Russia’s economy tanked – a solitary tank, by the way, and not as part of a worldwide economic downturn – because communism, while perhaps a lofty ideal, is just an ideal.  In practice it can never work because of the avarice of humans and the specialization of society.  Like it or not, capitalism started with the rise of the medieval merchant class, and capitalism is here to stay. China’s gradual embrace of capitalism is much better than the free-for-all Russia and its satellites endured, but that embrace is tantamount to an admission that as much as we might all like to be equal, some will always be more equal than others.

I don’t see the US breaking up.  I see a future in which some secessionist movements might succeed. Perhaps in the Northwest, where politics and civil rights are far more liberal than in, say, Arkansas, a new country could rise. I don’t see it becoming part of Russia or Japan or China.  The cultures are just too different, and the survivalists are just too adamant. Instead of this secessionist entity clinging to the coast like in Panarin’s notion, Montana will allow it to flex its muscle eastward.

Now, Texas has been an independent country before and, as a former resident of the only state with a school in the Southwest Conference that wasn’t located in Texas, I say let ’em be again.  (My ex-husband never mentions the University of Texas at Austin without an exaggerated spit of disgust.)  We don’t need Texas. If we built a fence around its borders, it might help a great deal with the illegal immigration issue. In fact, give Texas New Mexico and Arizona, too.

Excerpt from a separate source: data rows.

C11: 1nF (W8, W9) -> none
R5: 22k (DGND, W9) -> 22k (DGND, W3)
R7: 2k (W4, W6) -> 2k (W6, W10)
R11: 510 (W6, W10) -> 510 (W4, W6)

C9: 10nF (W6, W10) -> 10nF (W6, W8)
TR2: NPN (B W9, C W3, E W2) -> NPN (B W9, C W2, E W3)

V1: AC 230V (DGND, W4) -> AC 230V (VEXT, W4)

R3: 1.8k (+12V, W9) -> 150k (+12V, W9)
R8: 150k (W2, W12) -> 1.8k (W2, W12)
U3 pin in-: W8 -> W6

The South, as they have always said, will rise again.  The Southern economy, lifestyle, and outlook just doesn’t quite mesh with that of those folks up East. Atlanta can be our capital, or New Orleans, at least until it washes away again.  Now, despite Panarin’s model, I just don’t see West Virginia, Kentucky, Tennessee, or the Carolinas joining some urban Atlantic nation-state. We’ll keep them in the South, as well as the Southern two-thirds of Virginia. Washington D.C. is not a Southern city, and Maryland, despite its location south of the Mason-Dixon line, just doesn’t feel Southern. The damn Yankees can have them both.  The South will also take the Florida panhandle, because we need our “Redneck Riviera.” Disney can have the rest of the state and no one will miss it.

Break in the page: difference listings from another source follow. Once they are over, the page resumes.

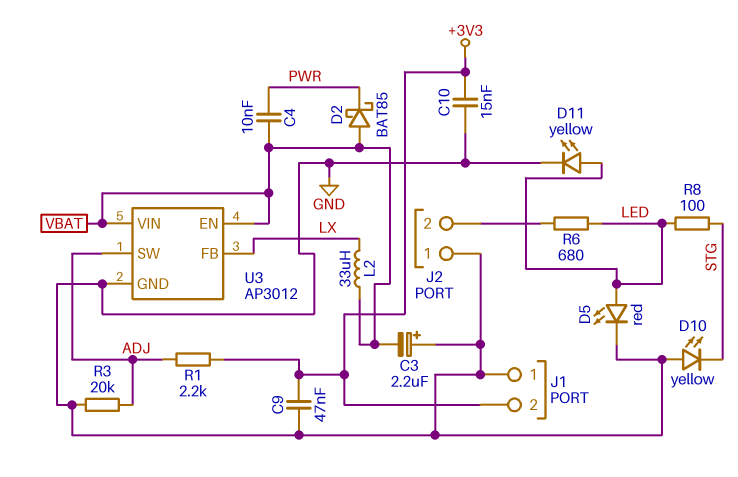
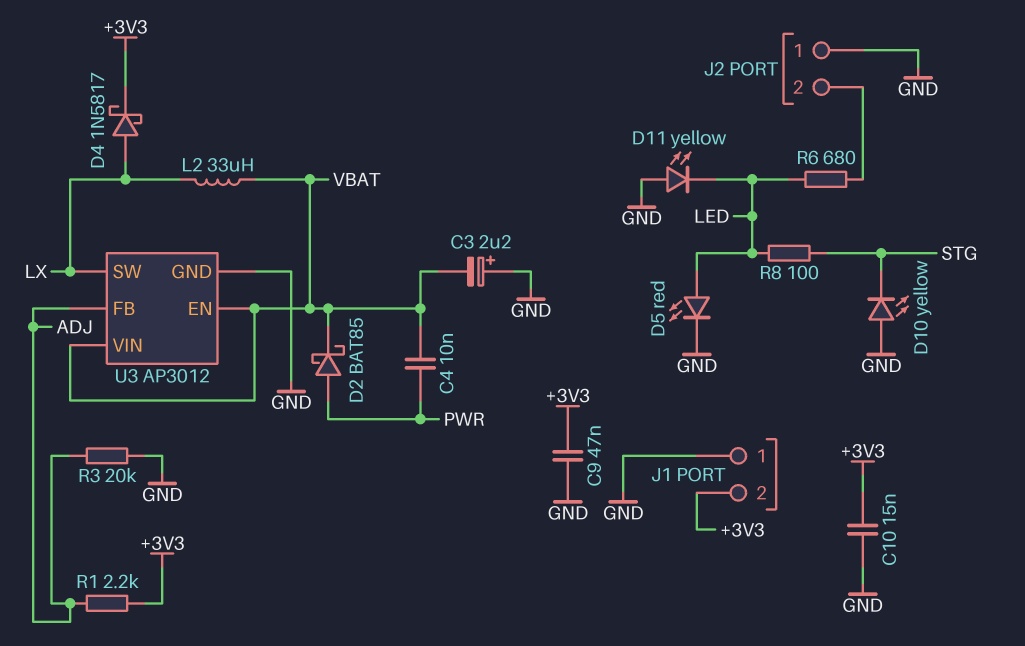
D2: schottky BAT85 (A VBAT, K PWR) -> schottky BAT85 (A PWR, K VBAT)
D4: none -> schottky 1N5817 (A LX, K +3V3)
D11: LED yellow (A LED, K GND) -> LED yellow (A GND, K LED)
U3 pin FB: LX -> ADJ
U3 pin SW: ADJ -> LX

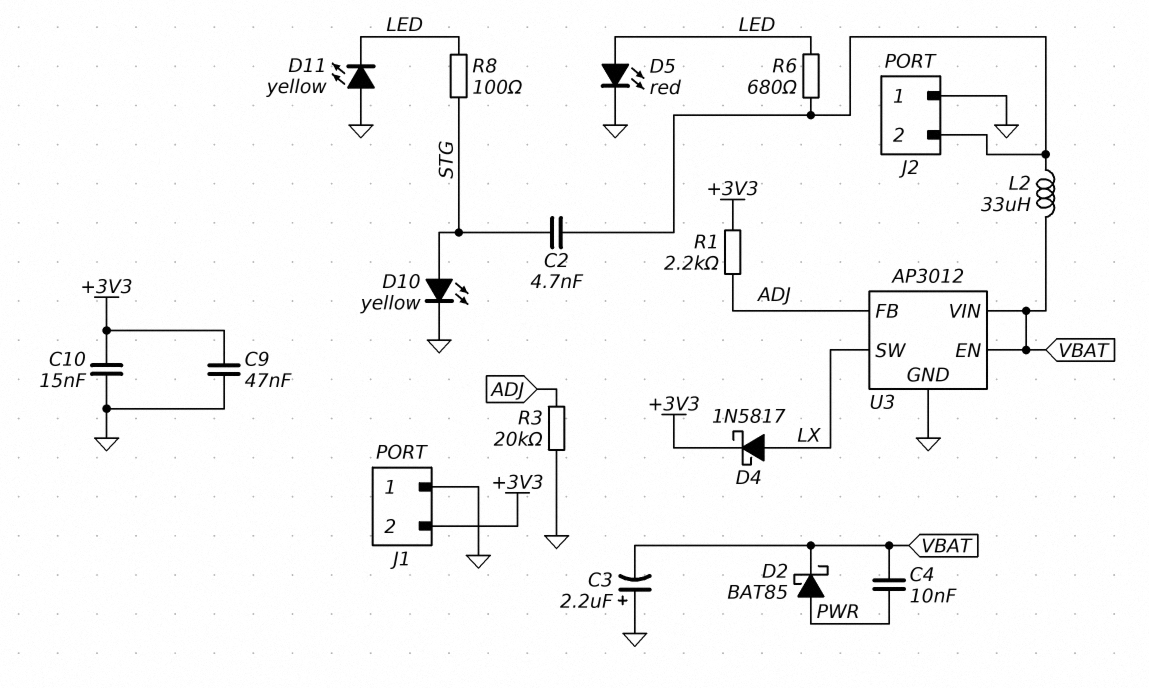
C2: none -> 4.7nF (J2/2, STG)
D10: LED yellow (A GND, K STG) -> LED yellow (A STG, K GND)
L2: 33uH (LX, VBAT) -> 33uH (J2/2, VBAT)

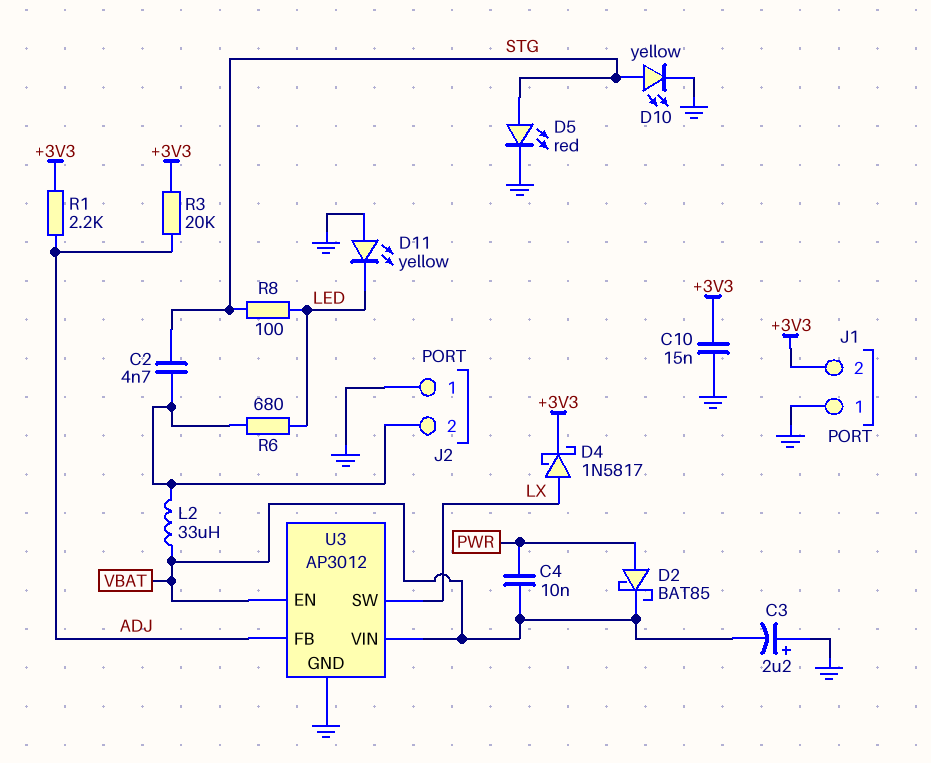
C9: 47nF (+3V3, GND) -> none
D5: LED red (A LED, K GND) -> LED red (A STG, K GND)
R3: 20k (ADJ, GND) -> 20k (+3V3, ADJ)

That city that stretches from the Chesapeake to Boston Harbor will become a country unto itself.  To give it arable farmland we’ll donate western Pennsylvania and Ohio to its holdings. It’ll eventually sort of have that “Escape From New York” feel to it.  With any luck it’ll turn into “I am Legend” and we can build a fence around it, too, to keep the zombies corralled.

New England will revert to its colonial status, with the exception of Western Massachusetts, which is part of that Atlantic city-state. Its capitol will be Hanover, New Hampshire, that venerable seat of learning that is crowned by Dartmouth University.

The twin capitals of the landlocked Midwest will be Chicago and port city of St. Louis. With the fall of the Atlantic city-state to zombies, Indiana, Illinois, and Michigan will become the industrial hub of the continent.

Wisconsin, the Dakotas, and Minnesota will join Canada.  People there sound like Canadians already, so the cultural assimilation won’t be difficult for them.  Likewise Alaska will become Canadian, just because Canada needs more tundra.  Although, come to think of it, with global warming, that tundra will turn into bog by the next century.

That takes care of every place except Hawaii.  Since Japan already owns Hawaii, we won’t be able to do much with it.  Vulcanism will render the Hawaii question moot in another few thousand years, anyway.

So, I guess I can see the US breaking up, but not the way that Russian Panarin conceives of it. I have to take the cultural inclinations into consideration, whereas he just looked at state lines.  And other than those northern states that defect to Canada, Japanese Hawaii, and maybe a Cuban or Bahamian Florida, I just don’t see any other country taking control of the nations that result.

And now that I have frittered away a couple of otherwise billable hours on these mental gymnastics, I really should get back to work.